The system handles the heavy lifting of document generation, including font management for Chinese, Japanese, and Korean (CJK) characters, automated page numbering, and table rendering. Every export is recorded in the platform's audit log, linking the file to the specific analytical run that generated it.
How it differs from analytical tools
While analytical tools focus on deriving insights from raw data, the export family is strictly a rendering layer. Analytical tools are allowed to model, forecast, and calculate; the reporting family is forbidden from synthesizing or modifying data values.
By enforcing a 'no-synthesis' rule, the system ensures that the numbers you see in the analysis interface match exactly what appears in the exported document. This separation prevents the common error of LLMs introducing 'approximate' figures into formal reports.
Common pitfalls to avoid
A common mistake is treating the report generator as an image editor. The current tools are built for structured text and tables. If you attempt to include complex media, charts with custom branding, or highly specialized templates, the tool will prioritize the structural integrity of the data over stylistic flourishes.
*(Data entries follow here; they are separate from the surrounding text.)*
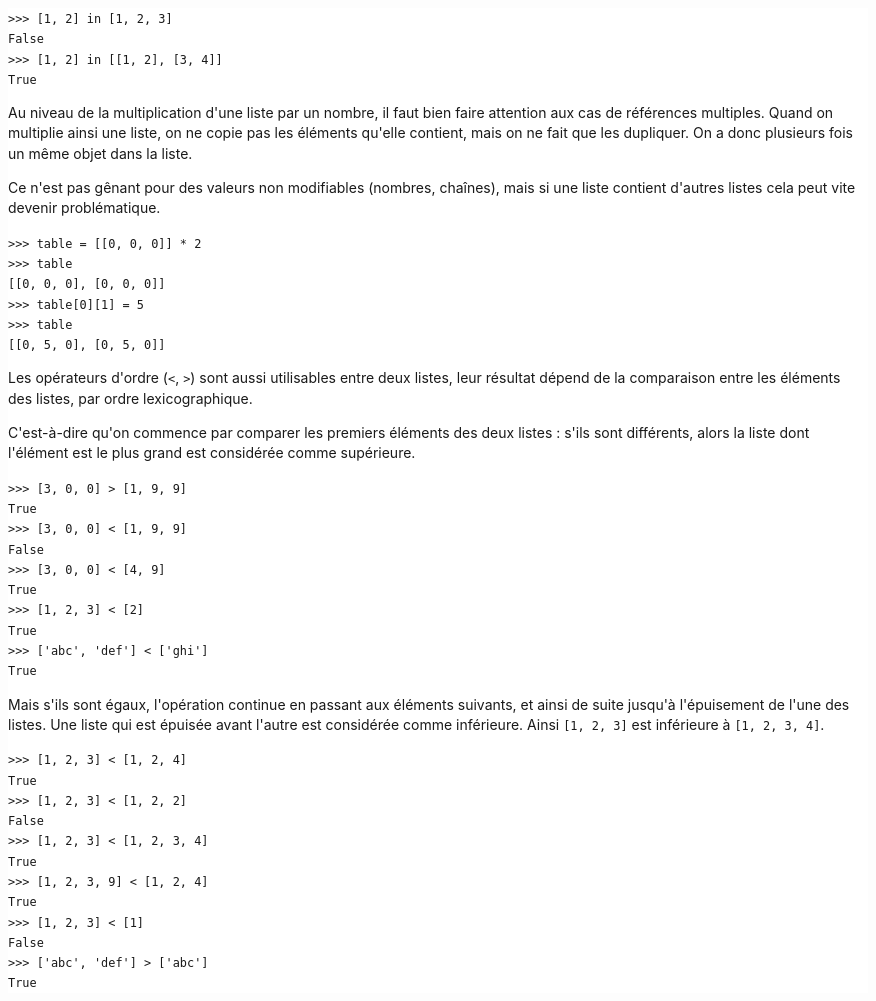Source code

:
 ```pycon
>>> [1, 2] in [1, 2, 3]
False
>>> [1, 2] in [[1, 2], [3, 4]]
True
```

Au niveau de la multiplication d'une liste par un nombre, il faut bien faire attention aux cas de références multiples.
Quand on multiplie ainsi une liste, on ne copie pas les éléments qu'elle contient, mais on ne fait que les dupliquer. On a donc plusieurs fois un même objet dans la liste.

Ce n'est pas gênant pour des valeurs non modifiables (nombres, chaînes), mais si une liste contient d'autres listes cela peut vite devenir problématique.

```pycon
>>> table = [[0, 0, 0]] * 2
>>> table
[[0, 0, 0], [0, 0, 0]]
>>> table[0][1] = 5
>>> table
[[0, 5, 0], [0, 5, 0]]
```

Les opérateurs d'ordre (`<`, `>`) sont aussi utilisables entre deux listes, leur résultat dépend de la comparaison entre les éléments des listes, par ordre lexicographique.

C'est-à-dire qu'on commence par comparer les premiers éléments des deux listes : s'ils sont différents, alors la liste dont l'élément est le plus grand est considérée comme supérieure.

```pycon
>>> [3, 0, 0] > [1, 9, 9]
True
>>> [3, 0, 0] < [1, 9, 9]
False
>>> [3, 0, 0] < [4, 9]
True
>>> [1, 2, 3] < [2]
True
>>> ['abc', 'def'] < ['ghi']
True
```

Mais s'ils sont égaux, l'opération continue en passant aux éléments suivants, et ainsi de suite jusqu'à l'épuisement de l'une des listes.
Une liste qui est épuisée avant l'autre est considérée comme inférieure. Ainsi `[1, 2, 3]` est inférieure à `[1, 2, 3, 4]`.

```pycon
>>> [1, 2, 3] < [1, 2, 4]
True
>>> [1, 2, 3] < [1, 2, 2]
False
>>> [1, 2, 3] < [1, 2, 3, 4]
True
>>> [1, 2, 3, 9] < [1, 2, 4]
True
>>> [1, 2, 3] < [1]
False
>>> ['abc', 'def'] > ['abc']
True
```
Users should also ensure their analytical input is clean. Since the system maps table rows directly to PDF or Word formats, any errors in the original data structure will be rendered literally. Always verify your analytical output before triggering an export.
Frequently asked questions
- Can the reporting tools modify my data to make the charts look better?
- No. A core design constraint of this family is that the system never synthesizes or alters your data. It acts as a passive rendering engine that mirrors exactly what the analytical tools produced, ensuring the report is an accurate, audited reflection of your analysis.
- Which format should I choose for a technical presentation?
- Choose PPTX if your primary goal is to present findings in a slide-based format, as it maps your sections into individual slides with high-contrast, professional layouts. Use PDF if you need a static, printer-friendly document that preserves the exact visual structure across all devices.